### Travail demandé
**1)** Réécrivez sous forme de liste le paragraphe de l'entretien qui commence par « Oui. Le quatrième titre », en gardant ses faits principaux.
**2)** Reprenez l'entretien là où il s'arrête et écrivez-en la suite.

### Texte à lire

Oui. Les Choros sont des musiques mélancoliques, parfois rapides. Choro de Criança signifie «les pleurs des enfants». C’est un peu le blues des brésiliens, avec une harmonie plus riche.



Ce genre de titre peut t’aider à te faire connaître d’un public plus large que le rock instrumental. C’est voulu ?

Oui. Le quatrième titre «No Gravity» est une ballade. J’ai composé un morceau en tapping à deux mains en son clair pour montrer toute la musique que j’aime. « La force de l’âme » est aussi un titre que chacun peut écouter. Pour moi, tous les instruments ont une âme et je les respecte.

D’où vient ce titre français ?

D’une expression lue dans le livre « Le violon noir », de Maxence Fermine. Il raconte une histoire spirituelle qui parle d’amour de la musique, et je trouvais l’expression belle.

Au fait, comment se fait-il que tu parles français ?

### Extrait des données
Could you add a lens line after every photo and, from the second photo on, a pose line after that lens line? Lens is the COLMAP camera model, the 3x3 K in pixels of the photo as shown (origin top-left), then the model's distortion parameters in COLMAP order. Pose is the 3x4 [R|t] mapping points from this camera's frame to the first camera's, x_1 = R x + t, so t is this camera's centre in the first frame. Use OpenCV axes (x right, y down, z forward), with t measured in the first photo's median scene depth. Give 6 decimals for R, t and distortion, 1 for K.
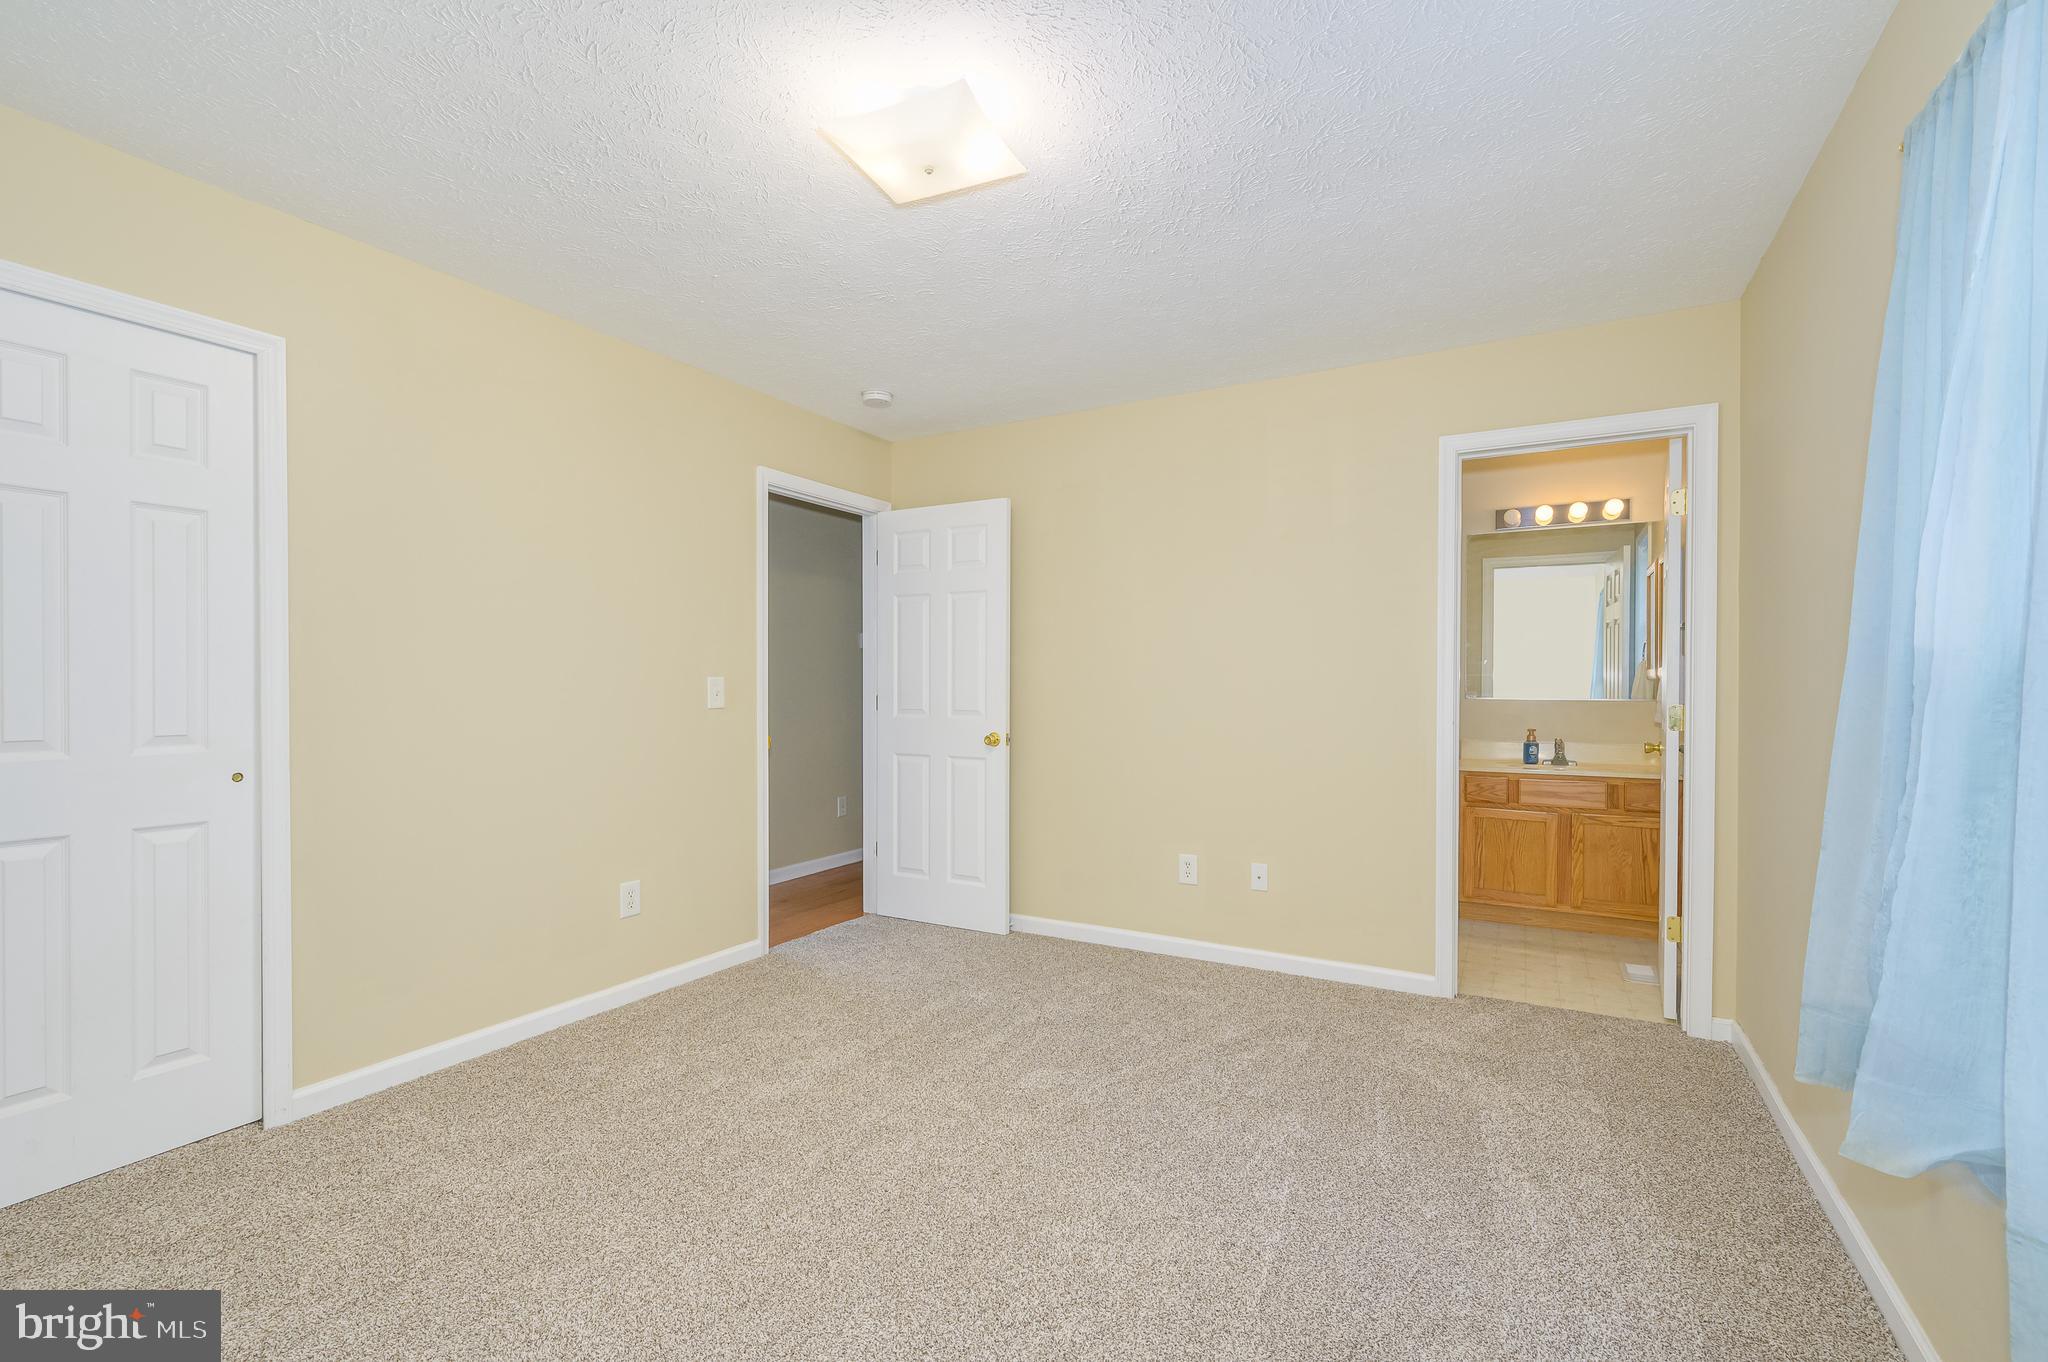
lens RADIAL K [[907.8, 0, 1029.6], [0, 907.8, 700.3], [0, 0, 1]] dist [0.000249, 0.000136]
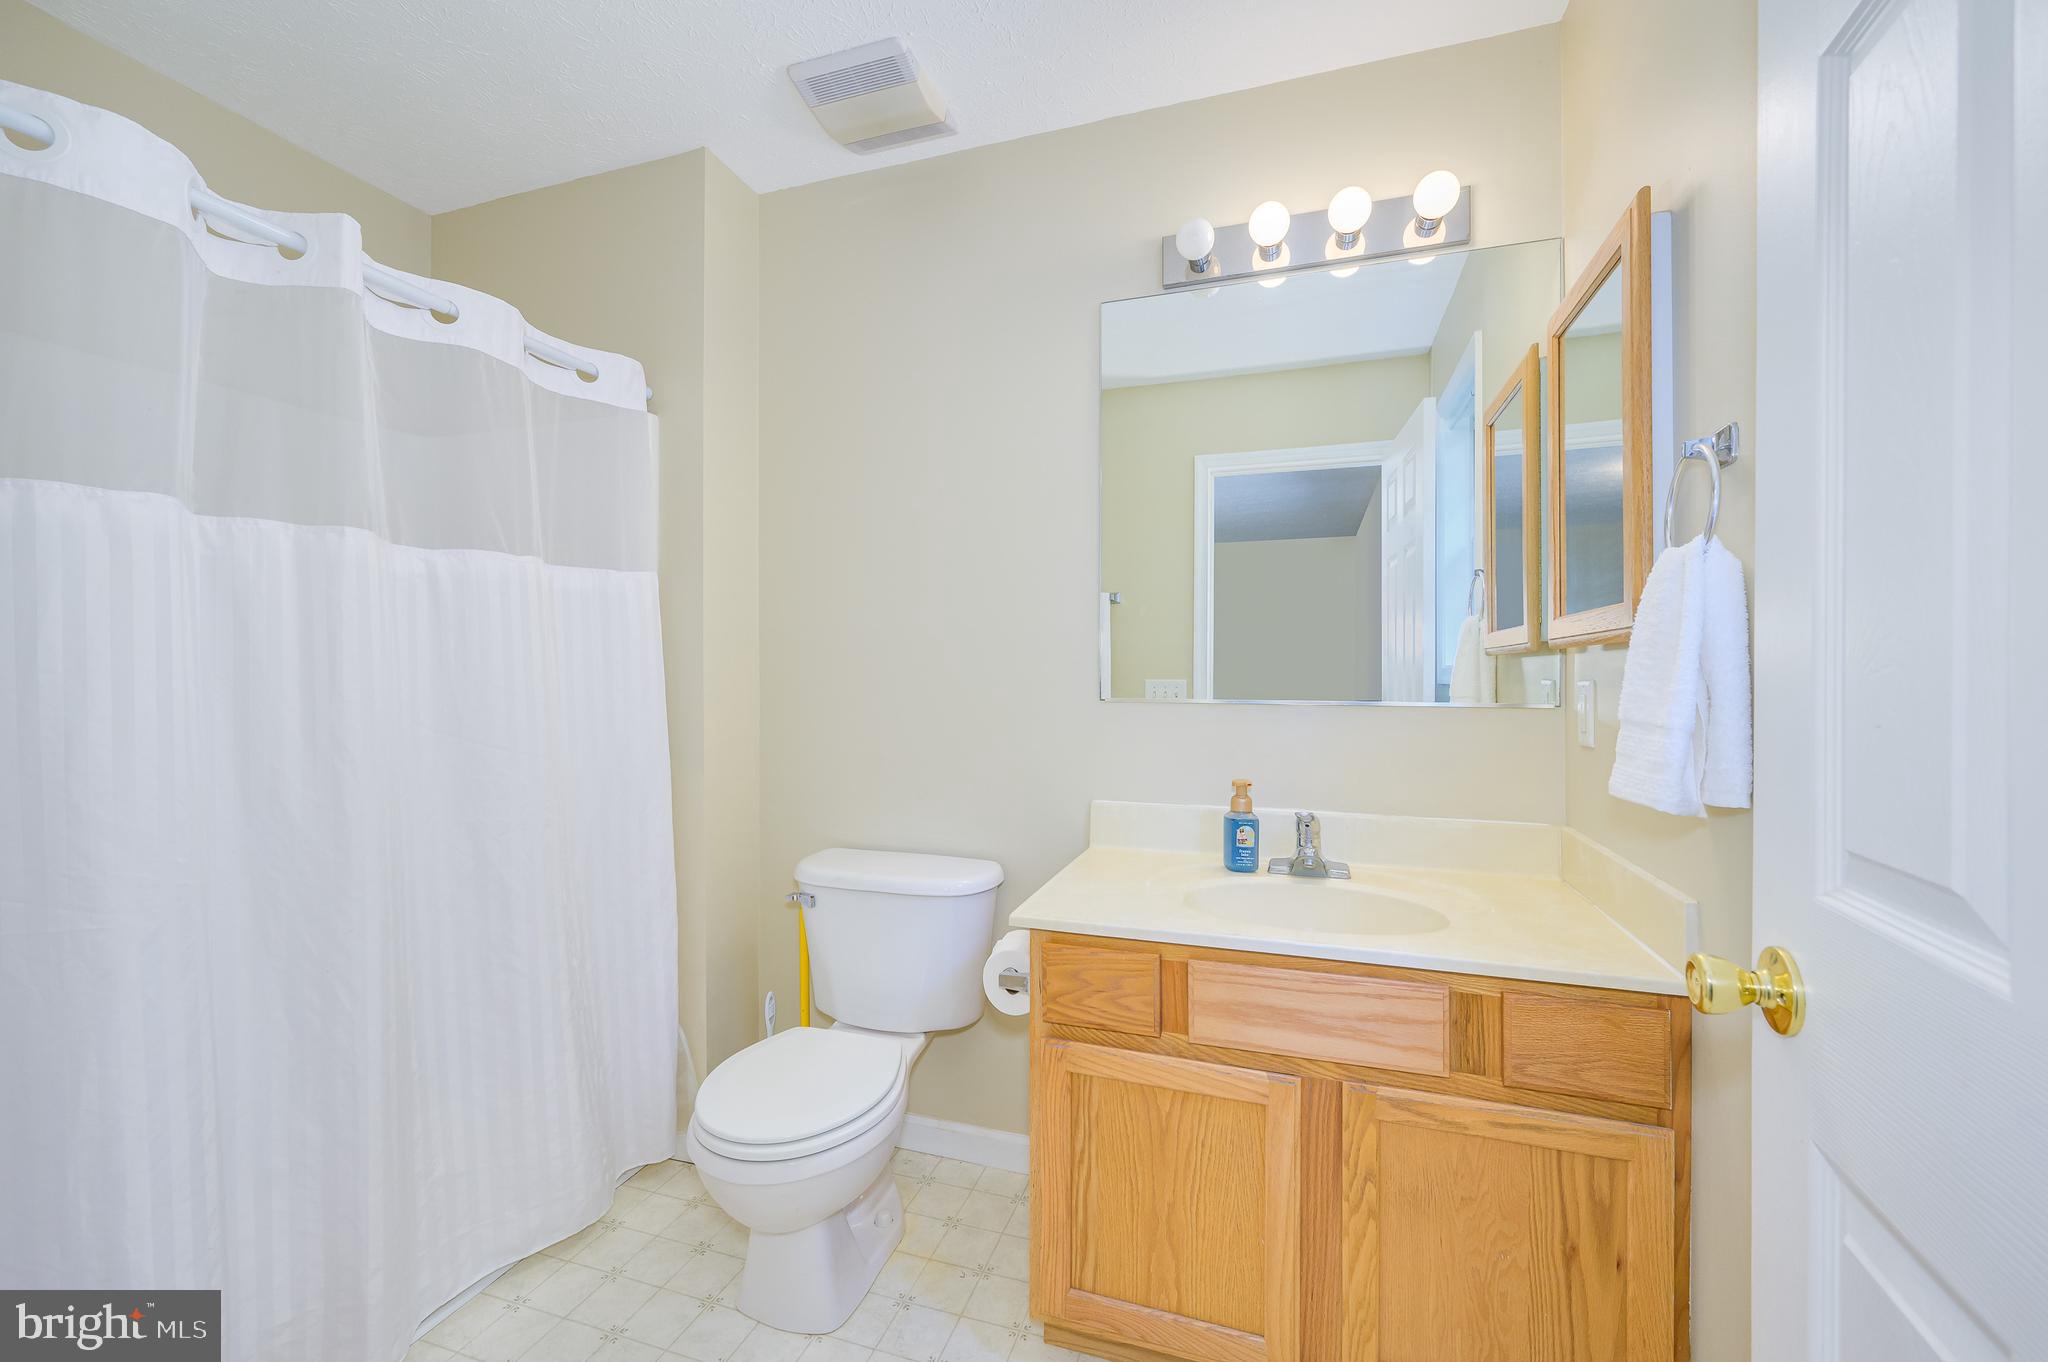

### Réponses attendues
**1)**
- Le quatrième titre, « No Gravity », est une ballade.
- J'ai composé un morceau en tapping à deux mains, en son clair, pour montrer toute la musique que j'aime.
- « La force de l'âme » est aussi un titre que chacun peut écouter.
- Pour moi, tous les instruments ont une âme, et je les respecte.

**2)**
Pas de classe, pas de cours. La dernière fois que j’ai parlé français, c’était lors de mon passage en France l’an dernier. Ma collaboratrice pour la promotion en Europe est à Genève, donc on parle en français. Les contacts que j’ai avec la France, c’est avec les journaux, la chaîne TV5 à la télévision, et les emails mais j’ai du mal à écrire le français.

Ton site web est réussi, dommage qu’il n’y ait pas plus de textes traduits du portugais vers le français…

Oui. La personne qui s’occupe du site d’Angra-France.net (Mike) va m’aider pour faire une page spéciale sur No Gravity. Ce sera sur l’espace kikoloureiro.com.br. Actuellement, l’espace en portuguais montre les sessions d’enregistrements. Il y a aussi une petite vidéo et un journal de bord qui raconte mes impressions. On va bientôt traduire tout ça.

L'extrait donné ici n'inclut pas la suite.